The plaintiff has also sufficiently alleged the second element
of a claim of retaliation: that she was subjected to an adverse
employment action. The complaint contends that, prior to her
request for an accommodation, the Plaintiff had never been
subjected to an OJS ride; since her request, her supervisors have
accompanied her on eight separate trips. Increased supervision
can constitute an adverse action by an employer. See Dortz v.
City of New York, 904 F. Supp. 127, 156 (S.D.N.Y. 1995);
Meckenberg v. New York City Off-Track Betting, 42 F. Supp.2d 359,
381 (S.D.N.Y. 1999). Moreover, the Plaintiff alleges that
these OJS rides have resulted in her receiving unfounded
criticism for stopping the truck to go to the bathroom and for
failing to blow the horn when making a delivery.

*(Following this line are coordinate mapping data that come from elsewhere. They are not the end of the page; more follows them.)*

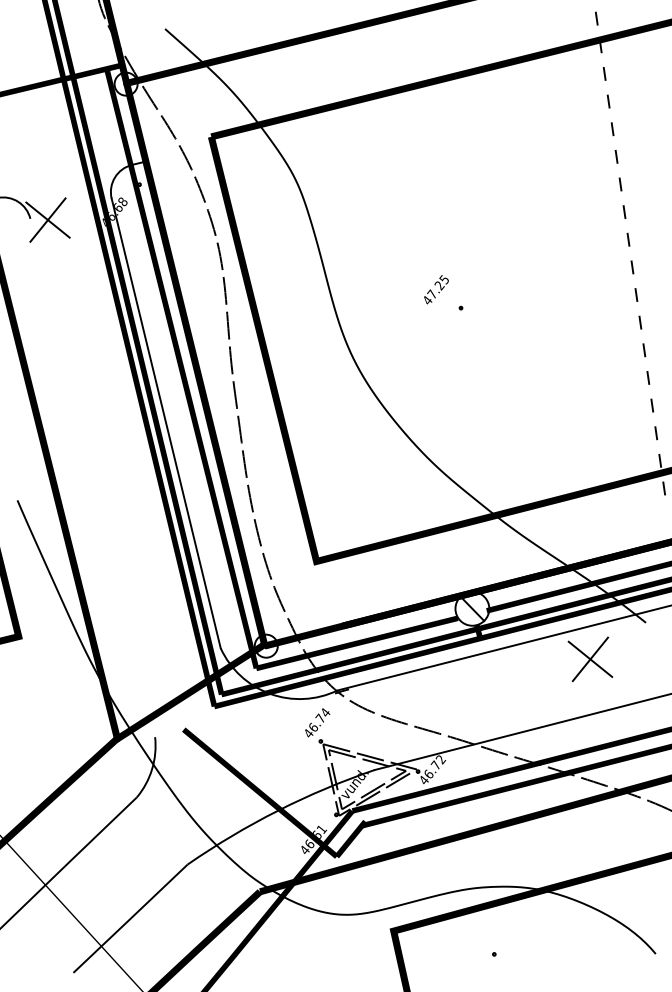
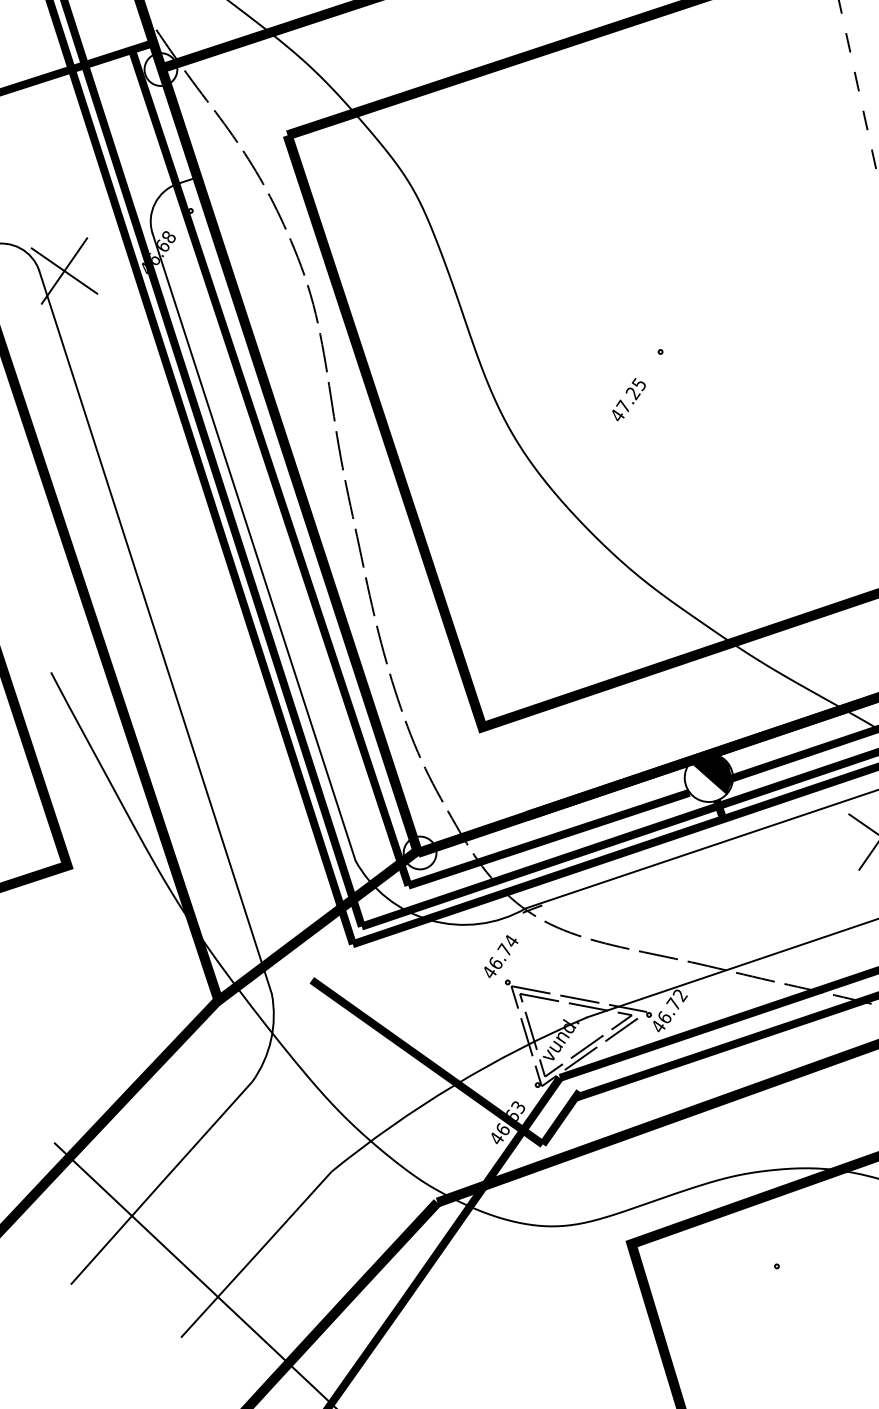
text: (436, 289) -> (629, 399), moved
line: (92, 477) -> (155, 631), added
fill: (474, 606) -> (711, 774), added
text: (321, 829) -> (518, 1107), 46.61 -> 46.63

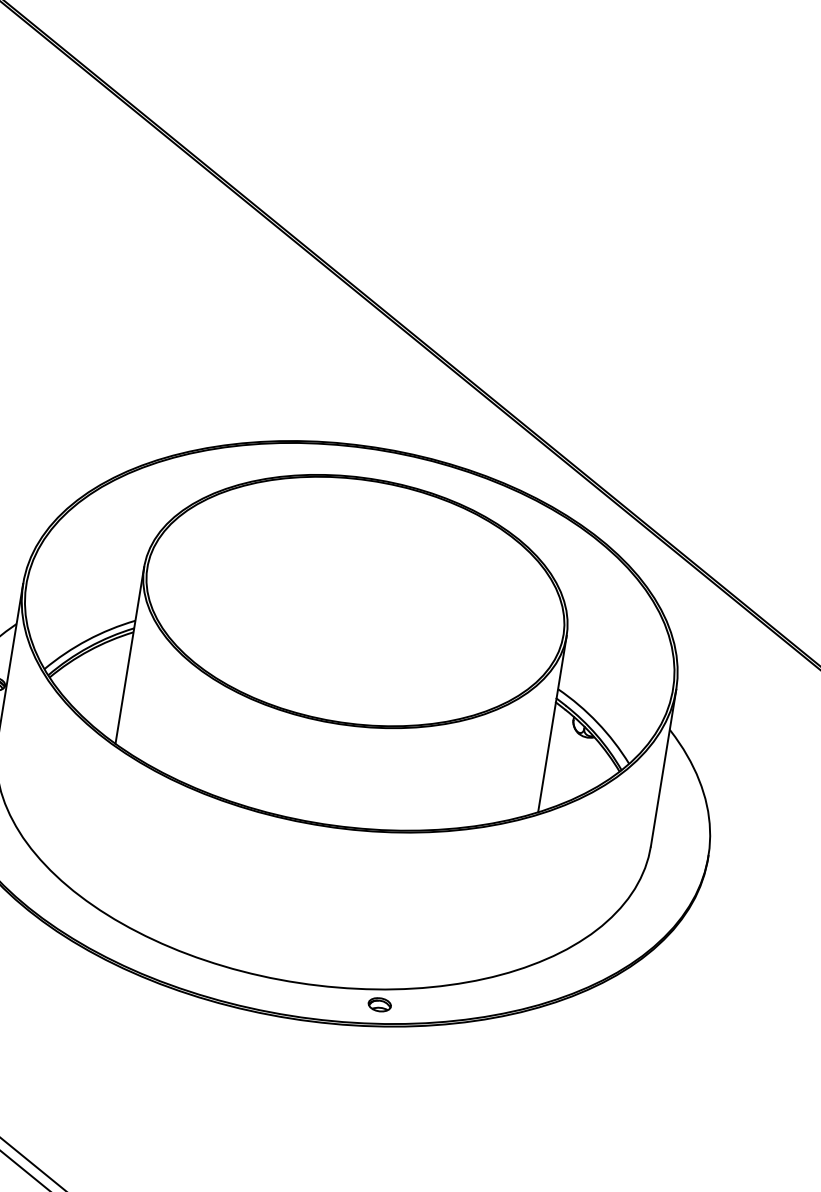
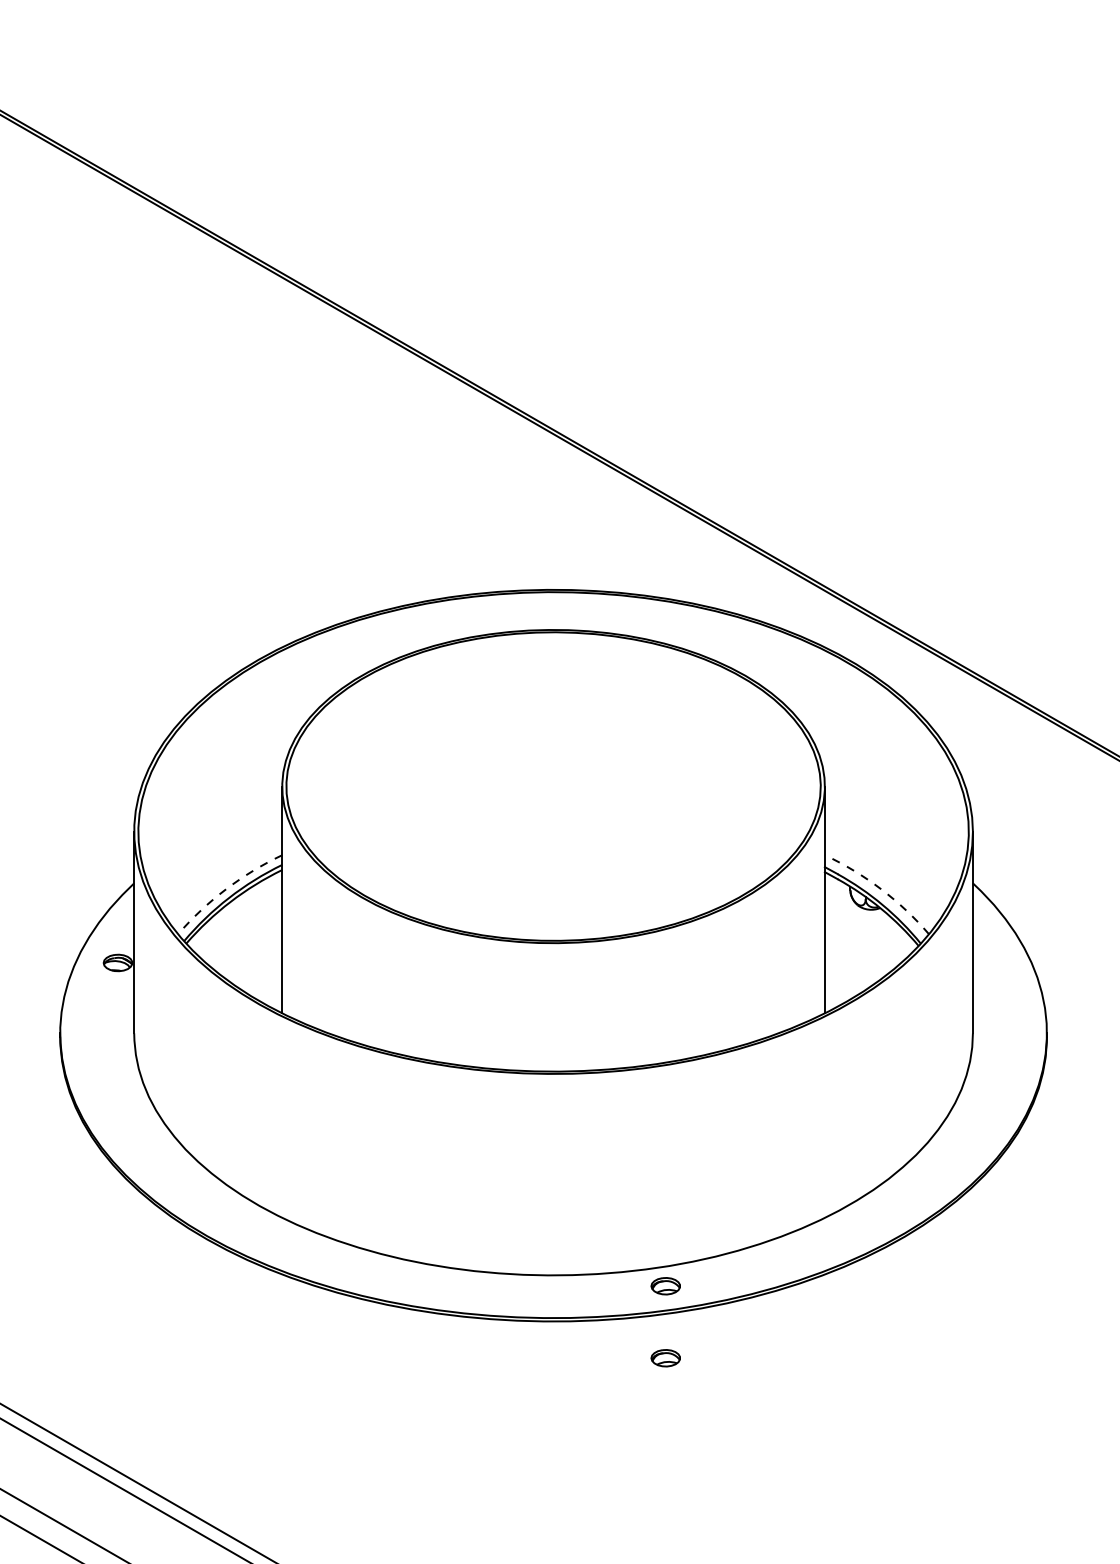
arc: (87, 640) -> (226, 889), solid -> dashed
arc: (597, 723) -> (881, 889), solid -> dashed
part: (370, 1061) -> (665, 1358), added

Viewing the
complaint in the light most favorable to the Plaintiff at this
stage of the litigation, the Court finds that the Plaintiff has
alleged sufficient adverse employment actions to survive a motion
For the final element of the prima facie case, the Plaintiff
must demonstrate a causal connection between the protected
activity and the adverse employment action. One manner of
establishing this connection is by showing that the protected
activity was followed closely by adverse treatment. See Dortz,
904 F. Supp. at 157. In this case, the Plaintiff's complaint
alleges that in 12 years as a Package Car driver, she was never
subjected to an OJS ride, and that shortly after requesting a
reasonable accommodation, she was subjected to eight separate OJS
rides and unfounded criticism of her work performance. Viewing
the evidence in the light most favorable to the plaintiff, a fact
finder could reasonably conclude that there was a causal
connection between the defendant's actions and the plaintiff's
participation in protected activity. The proximity between
plaintiff's request for reasonable accommodations and the adverse
actions show a sufficient nexus to withstand a motion to dismiss.
For the reasons set forth above, the motion by UPS to dismiss
the Plaintiff's cause of action for failure to accommodate
pursuant to Fed.R.Civ.P. 12(b)(6) is GRANTED. The motion by UPS
to dismiss the Plaintiff's cause of action for retaliation
pursuant to Fed.R.Civ.P. 12(b)(6) is DENIED.